This past week Pretty Little Liars aired a black and white episode (“Shadow Play” 4×19), a homage to film noir, that I thought was equal parts amusing and frustrating. While the episode looked beautiful and thematically worked, I was slightly annoyed by the break in the season’s new found momentum. And I think that highlights a common issue with gimmick episodes, moving the story along needs to be of equal importance as the creation of the new world or new story structure that is being presented.
Gimmick episodes can be a fun break or departure from a television show’s existing world or structure. Hell, television may be one of the only storytelling formats that allows for such a diversion, but the fact remains that television series are meant to tell a story and its a bit of a disservice to fans to not follow through – even if there happens to be singing and dancing.

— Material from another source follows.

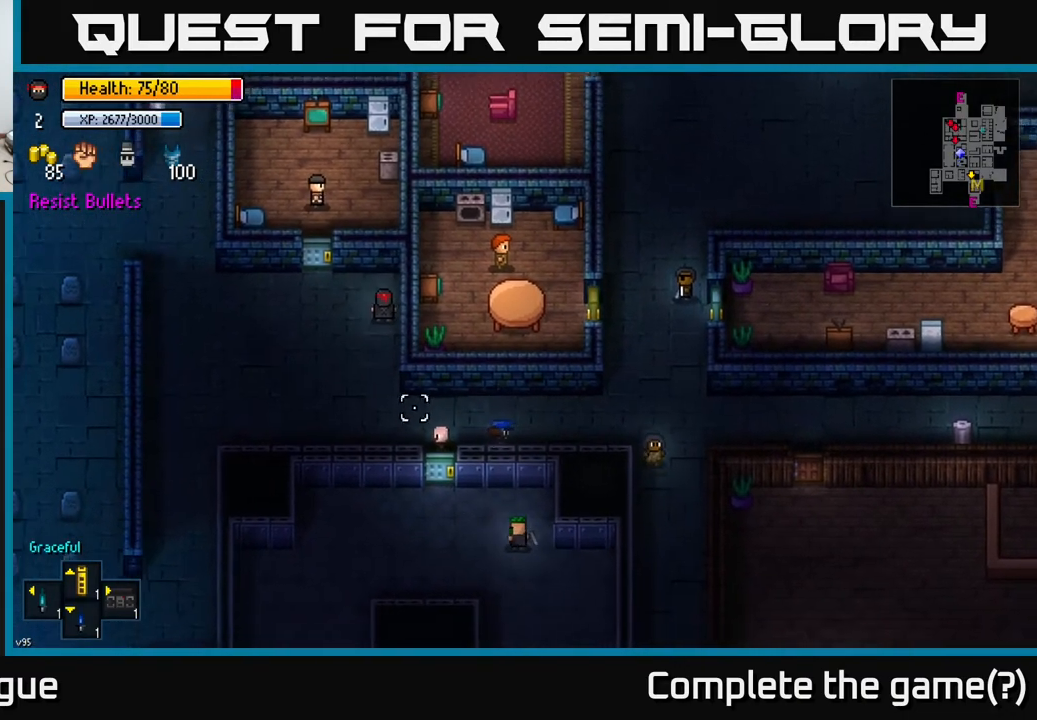
{"buttons": [], "left_stick": "center", "right_stick": "down", "events": []}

I mean that’s probably why these kind of episodes got shouldered with the term ‘gimmick’ in the first place. But not all of them are all pizazz and no substance. Just look at Dan Harmon’s Community or the works of Joss Whedon for further proof. From claymation to puppets to musicals to silence, these episodes were effectively used to shed new light on characters or to push a narrative along by eliminating obstacles or inhibitions.
And that’s not to say that Pretty Little Liars failed in those aspects, I just wish this episode aired at a different point in the season, because the last two episodes were finally hitting its rapid-fire WTF pacing that makes the show so much fun, and this one slowed things down considerably, albeit understandably since we were supposed to be inside of Spencer’s sleep deprived and Adderall fueled brain.
Interestingly enough it was the ABC Family who approached the showrunners with the idea to have Pretty Little Liars embrace it’s noir roots and go full on black-and-white. Typically that kind of request would be a hallmark sign for a gimmick episode – something shiny and new for the network to promote during sweeps months, similar to stunt casting. But I’ve got to give the showrunners credit for taking the opportunity to make like the classiest drug haze dream episode ever.
Although there was an ‘ah-ha’ mystery solving moment at the end of the episode, along with a present day reveal to the rest of the Liars that Aria and Ezra were back together, I thought the episode was actually most effective when it was focusing on the Emily and Paige relationship in the 1940s.
Despite the fact that the episode was initially told from Spencer’s point of view, “Shadow Play” really excelled when it switched perspectives to demonstrate that the fears and trepidations expressed by Emily and Paige are still common today. They might be out to their family and friends and live in a pretty protective and supportive circle, but they still have to, unfairly might I add, worry about how society as a whole views them and their relationship and for the show’s writers to make that one of the takeaways, well that’s a pretty good way for a gimmick episode to mean more.